One of the senior vice presidents of the university had taken her own life by jumping from the rooftop of my building. She was a champion of student affairs, a tireless advocate of creating a greater sense of community within such a large sprawling institution. "Shocking" didn't begin to cover this tragedy.
And then, within a few hours, it was as if the suicide had never happened. Sure, there had been a death, replete with public condolences, memorials and sadness. But you would have been hard-pressed to find anyone anywhere at the university who would engage in the topic of suicide. Even worse, the topic was categorically ignored in my classes. Here we were, a group of grad students studying student affairs, aspiring to someday actually be a senior vice president, and we didn't mention what had happened to one of our own.
Over the years, there have been student affairs professionals who have killed themselves. Some of these tragedies have been covered by the media. Most have not. One just happened a few days ago. Here we are in a field of residence hall managers, student activities coordinators, Greek life directors and other assorted student affairs specialists, all trained extensively on exactly what to do should a student display suicidal ideations, and yet we are ill-equipped to talk about our own fragile place in this college landscape.
To be clear: I am in no way implying that student affairs professionals are more suicidal than the population at large. But there are a few facets of our field that are problematic, nigh dangerous, that must be addressed in order for us to have some conversations that we are blatantly not having.
Student Affairs Candidates Should Be Mandated To Counseling.
Students getting their graduate degrees in counseling, psychology and social work are often strongly encouraged to undergo counseling themselves. In many programs, it is more akin to a requirement. And yet, student affairs candidates do not receive the same encouragement/mandate. Why the heck not?
We are the first-responders to all sorts of triggering incidents, from sexual assaults to alcohol and other drug immersions to psychotic breaks. In wrapping my mind around this topic, a counseling colleague turned me toward the concept of "vicarious trauma" -- a range of negative reactions experienced by first-responders to the suffering of those to whom they feel some sort of responsibility and for whom they deeply care.
Those first-responders are us! That's all of us student affairs professionals who are constantly presented with our students' issues and yet we're never taught to integrate the self-care piece of counseling to balance out the vicarious trauma we inevitably face. Masters and doctoral programs must start phasing in this counseling piece to preserve the mental health of all of us in the field.
Student Affairs Administrators Must Accept That We're Not Therapists.
Sometimes we go way, way too far in our role with students. Situations often place us in the position of being a counselor/therapist/psychologist to our students. But even worse, we habitually agree to serve in this role.

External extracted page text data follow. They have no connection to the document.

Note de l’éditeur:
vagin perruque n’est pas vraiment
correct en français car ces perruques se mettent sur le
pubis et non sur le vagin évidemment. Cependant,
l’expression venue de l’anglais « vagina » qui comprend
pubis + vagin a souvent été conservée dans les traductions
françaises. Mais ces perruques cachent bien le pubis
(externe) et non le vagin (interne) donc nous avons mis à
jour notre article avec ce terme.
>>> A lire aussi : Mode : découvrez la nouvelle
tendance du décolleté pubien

We are not trained therapists. We're not equipped to be therapists. And, ultimately, it's irresponsible for us to pretend we are therapists. It pushes us beyond our capacity, which is never good for our mental health. And, it's really confusing for our students (check out the idea of splitting... students playing one therapist against another).
Stabilizing an incident is one thing. Counseling is another. We must start handing off some of these situations earlier in the process to individuals who are better prepared to weather the trauma being shared.

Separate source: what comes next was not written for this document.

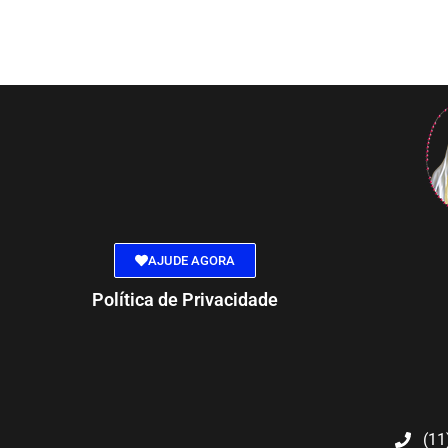
AJUDE AGORA
Política de Privacidade
(11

Student Affairs Administrators Must Get Boundaries. Now.
There's just something about our field that makes us think, "Yeah, it's okay to have work and life be completely blurred together." And it's actually not okay. At all.
I get it. We live in dorms. We attend at activities at night. We cook midnight breakfast. And the only people we're often around are students or a handful of other student affairs professionals engaged in the same work. It thus feels natural to spend time only with those two groups.
This is where supervisors must step in and say no. No, let's not always be hanging out together. No, let's not always share our personal lives in ways that would be inappropriate in any other office situation. No, let's not just laugh off that we never use any of our vacation days. Let's try yes to a work/life balance that actually allows us the opportunity to stop work and have a life.
I'm not denying that we work bizarre hours and that the field of student affairs isn't uniquely draining in ways that professors and other administrators truly cannot fathom. But somewhere in there, I fear we're some of the worst professionals at caring for ourselves... the utmost in ironic given our role of caring for students, right?